(Set exercise 1): Reproduce the passage of the court opinion excerpt below, starting at "ARGUED: Steven Kreiss, Washington, D.C., for" and ending at "in this circuit.", without altering a word.
## start Page
Appeal from the United States District Court for the District of
Maryland, at Greenbelt. Deborah K. Chasanow, District Judge. (CA-
04-1586-DKC)
Argued: October 27, 2006 Decided: April 20, 2007
Before WILLIAMS, MICHAEL, and KING, Circuit Judges.
Reversed and remanded with instructions by unpublished per curiam
opinion.
ARGUED: Steven Kreiss, Washington, D.C., for Appellant. Bryan
Stuart Beier, UNITED STATES DEPARTMENT OF JUSTICE, Office of
Immigration Litigation, Washington, D.C., for Appellee. ON BRIEF:
Rod J. Rosenstein, United States Attorney, Jennifer A. Wright,
Assistant United States Attorney, Baltimore, Maryland, for
Appellee.
Unpublished opinions are not binding precedent in this circuit.
## end Page
## start Records to process
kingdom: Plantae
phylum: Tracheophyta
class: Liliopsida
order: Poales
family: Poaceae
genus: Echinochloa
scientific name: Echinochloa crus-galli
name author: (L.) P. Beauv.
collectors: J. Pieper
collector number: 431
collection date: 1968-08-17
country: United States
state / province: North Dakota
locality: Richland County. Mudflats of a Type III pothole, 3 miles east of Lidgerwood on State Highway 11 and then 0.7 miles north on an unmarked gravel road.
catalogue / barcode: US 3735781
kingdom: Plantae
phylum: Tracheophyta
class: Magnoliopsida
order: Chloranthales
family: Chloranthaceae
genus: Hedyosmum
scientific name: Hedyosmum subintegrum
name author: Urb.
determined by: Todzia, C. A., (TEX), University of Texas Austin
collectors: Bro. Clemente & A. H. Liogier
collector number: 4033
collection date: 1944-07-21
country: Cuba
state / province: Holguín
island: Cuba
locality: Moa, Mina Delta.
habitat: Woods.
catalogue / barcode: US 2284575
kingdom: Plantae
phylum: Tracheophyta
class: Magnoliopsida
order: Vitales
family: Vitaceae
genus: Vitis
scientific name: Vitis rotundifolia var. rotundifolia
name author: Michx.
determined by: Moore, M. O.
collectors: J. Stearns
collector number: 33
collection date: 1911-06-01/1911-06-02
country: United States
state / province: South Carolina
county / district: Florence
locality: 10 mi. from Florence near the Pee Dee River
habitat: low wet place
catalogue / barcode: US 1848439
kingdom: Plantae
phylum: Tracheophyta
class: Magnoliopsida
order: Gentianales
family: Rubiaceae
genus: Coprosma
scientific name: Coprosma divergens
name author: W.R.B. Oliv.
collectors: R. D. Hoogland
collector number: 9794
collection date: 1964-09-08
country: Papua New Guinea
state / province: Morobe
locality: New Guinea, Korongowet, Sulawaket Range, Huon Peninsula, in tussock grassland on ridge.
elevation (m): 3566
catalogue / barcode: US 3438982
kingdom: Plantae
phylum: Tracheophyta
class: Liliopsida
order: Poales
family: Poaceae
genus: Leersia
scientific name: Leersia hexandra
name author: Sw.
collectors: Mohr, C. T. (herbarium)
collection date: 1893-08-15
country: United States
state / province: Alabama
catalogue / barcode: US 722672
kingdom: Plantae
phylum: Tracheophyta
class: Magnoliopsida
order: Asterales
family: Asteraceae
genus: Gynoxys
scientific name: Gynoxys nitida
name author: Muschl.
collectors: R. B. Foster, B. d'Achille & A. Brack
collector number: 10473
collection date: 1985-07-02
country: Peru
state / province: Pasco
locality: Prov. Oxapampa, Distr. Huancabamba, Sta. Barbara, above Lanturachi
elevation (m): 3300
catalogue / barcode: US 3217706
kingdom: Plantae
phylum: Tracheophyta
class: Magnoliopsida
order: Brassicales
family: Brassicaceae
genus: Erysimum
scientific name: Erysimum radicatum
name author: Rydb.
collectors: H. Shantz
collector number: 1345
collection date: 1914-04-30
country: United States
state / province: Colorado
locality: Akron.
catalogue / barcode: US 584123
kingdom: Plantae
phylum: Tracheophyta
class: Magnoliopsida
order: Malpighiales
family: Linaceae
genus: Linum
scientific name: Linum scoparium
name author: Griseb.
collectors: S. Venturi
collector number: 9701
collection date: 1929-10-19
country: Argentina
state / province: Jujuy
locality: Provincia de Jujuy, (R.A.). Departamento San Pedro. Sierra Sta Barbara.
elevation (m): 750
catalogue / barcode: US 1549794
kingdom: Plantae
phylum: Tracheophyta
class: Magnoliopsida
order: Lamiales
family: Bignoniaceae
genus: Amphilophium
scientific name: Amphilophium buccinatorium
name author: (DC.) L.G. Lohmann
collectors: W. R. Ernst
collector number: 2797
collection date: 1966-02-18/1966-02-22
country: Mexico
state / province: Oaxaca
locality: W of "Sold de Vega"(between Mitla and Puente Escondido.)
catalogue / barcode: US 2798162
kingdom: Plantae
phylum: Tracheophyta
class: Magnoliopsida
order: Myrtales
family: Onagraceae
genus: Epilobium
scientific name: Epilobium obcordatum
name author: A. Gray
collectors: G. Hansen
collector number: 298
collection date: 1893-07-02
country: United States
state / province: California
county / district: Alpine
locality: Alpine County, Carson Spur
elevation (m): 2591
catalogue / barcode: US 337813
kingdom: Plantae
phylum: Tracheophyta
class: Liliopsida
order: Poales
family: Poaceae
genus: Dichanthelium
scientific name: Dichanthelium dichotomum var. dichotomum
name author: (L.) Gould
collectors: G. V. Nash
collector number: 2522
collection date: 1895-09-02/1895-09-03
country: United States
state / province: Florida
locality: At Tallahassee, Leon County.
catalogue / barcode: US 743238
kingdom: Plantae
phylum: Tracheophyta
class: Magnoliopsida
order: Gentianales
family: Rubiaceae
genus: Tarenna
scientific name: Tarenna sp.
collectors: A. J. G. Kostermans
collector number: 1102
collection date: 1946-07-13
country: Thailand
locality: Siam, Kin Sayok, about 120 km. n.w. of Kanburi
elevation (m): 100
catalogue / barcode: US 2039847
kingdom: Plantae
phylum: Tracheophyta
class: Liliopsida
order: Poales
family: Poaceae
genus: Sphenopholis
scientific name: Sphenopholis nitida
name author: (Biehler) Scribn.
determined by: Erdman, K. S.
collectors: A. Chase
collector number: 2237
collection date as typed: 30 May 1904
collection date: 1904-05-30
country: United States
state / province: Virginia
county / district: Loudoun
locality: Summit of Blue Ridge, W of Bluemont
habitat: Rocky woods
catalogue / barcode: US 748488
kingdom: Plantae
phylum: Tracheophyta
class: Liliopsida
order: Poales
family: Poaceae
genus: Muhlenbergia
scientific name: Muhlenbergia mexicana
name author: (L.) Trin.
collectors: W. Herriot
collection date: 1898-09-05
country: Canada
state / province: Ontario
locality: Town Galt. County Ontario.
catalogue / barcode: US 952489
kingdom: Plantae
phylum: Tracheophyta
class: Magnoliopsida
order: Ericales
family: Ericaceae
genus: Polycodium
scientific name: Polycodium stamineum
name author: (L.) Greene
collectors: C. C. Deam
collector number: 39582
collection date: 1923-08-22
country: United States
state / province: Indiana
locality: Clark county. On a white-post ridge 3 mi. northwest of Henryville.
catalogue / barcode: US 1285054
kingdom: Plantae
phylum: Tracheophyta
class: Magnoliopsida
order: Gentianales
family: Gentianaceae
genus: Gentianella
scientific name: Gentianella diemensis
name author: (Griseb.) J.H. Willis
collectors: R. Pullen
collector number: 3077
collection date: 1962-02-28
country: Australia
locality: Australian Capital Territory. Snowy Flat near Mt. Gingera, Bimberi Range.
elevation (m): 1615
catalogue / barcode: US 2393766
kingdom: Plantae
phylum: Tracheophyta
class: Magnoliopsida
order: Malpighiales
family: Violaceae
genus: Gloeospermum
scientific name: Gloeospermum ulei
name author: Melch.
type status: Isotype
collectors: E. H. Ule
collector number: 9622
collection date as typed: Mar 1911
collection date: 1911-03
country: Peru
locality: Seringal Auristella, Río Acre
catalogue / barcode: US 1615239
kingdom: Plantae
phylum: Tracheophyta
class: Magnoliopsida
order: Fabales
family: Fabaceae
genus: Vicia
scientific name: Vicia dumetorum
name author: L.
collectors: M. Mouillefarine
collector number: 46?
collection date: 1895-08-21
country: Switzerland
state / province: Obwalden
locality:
## end Records to process
(Set exercise 2): Transcribe the lines of the records above, starting at the line containing "genus: Polycodium" and ending with the final line of the records.

(Full answer 1):
ARGUED: Steven Kreiss, Washington, D.C., for Appellant. Bryan
Stuart Beier, UNITED STATES DEPARTMENT OF JUSTICE, Office of
Immigration Litigation, Washington, D.C., for Appellee. ON BRIEF:
Rod J. Rosenstein, United States Attorney, Jennifer A. Wright,
Assistant United States Attorney, Baltimore, Maryland, for
Appellee.
Unpublished opinions are not binding precedent in this circuit.

(Full answer 2):
genus: Polycodium
scientific name: Polycodium stamineum
name author: (L.) Greene
collectors: C. C. Deam
collector number: 39582
collection date: 1923-08-22
country: United States
state / province: Indiana
locality: Clark county. On a white-post ridge 3 mi. northwest of Henryville.
catalogue / barcode: US 1285054
kingdom: Plantae
phylum: Tracheophyta
class: Magnoliopsida
order: Gentianales
family: Gentianaceae
genus: Gentianella
scientific name: Gentianella diemensis
name author: (Griseb.) J.H. Willis
collectors: R. Pullen
collector number: 3077
collection date: 1962-02-28
country: Australia
locality: Australian Capital Territory. Snowy Flat near Mt. Gingera, Bimberi Range.
elevation (m): 1615
catalogue / barcode: US 2393766
kingdom: Plantae
phylum: Tracheophyta
class: Magnoliopsida
order: Malpighiales
family: Violaceae
genus: Gloeospermum
scientific name: Gloeospermum ulei
name author: Melch.
type status: Isotype
collectors: E. H. Ule
collector number: 9622
collection date as typed: Mar 1911
collection date: 1911-03
country: Peru
locality: Seringal Auristella, Río Acre
catalogue / barcode: US 1615239
kingdom: Plantae
phylum: Tracheophyta
class: Magnoliopsida
order: Fabales
family: Fabaceae
genus: Vicia
scientific name: Vicia dumetorum
name author: L.
collectors: M. Mouillefarine
collector number: 46?
collection date: 1895-08-21
country: Switzerland
state / province: Obwalden
locality:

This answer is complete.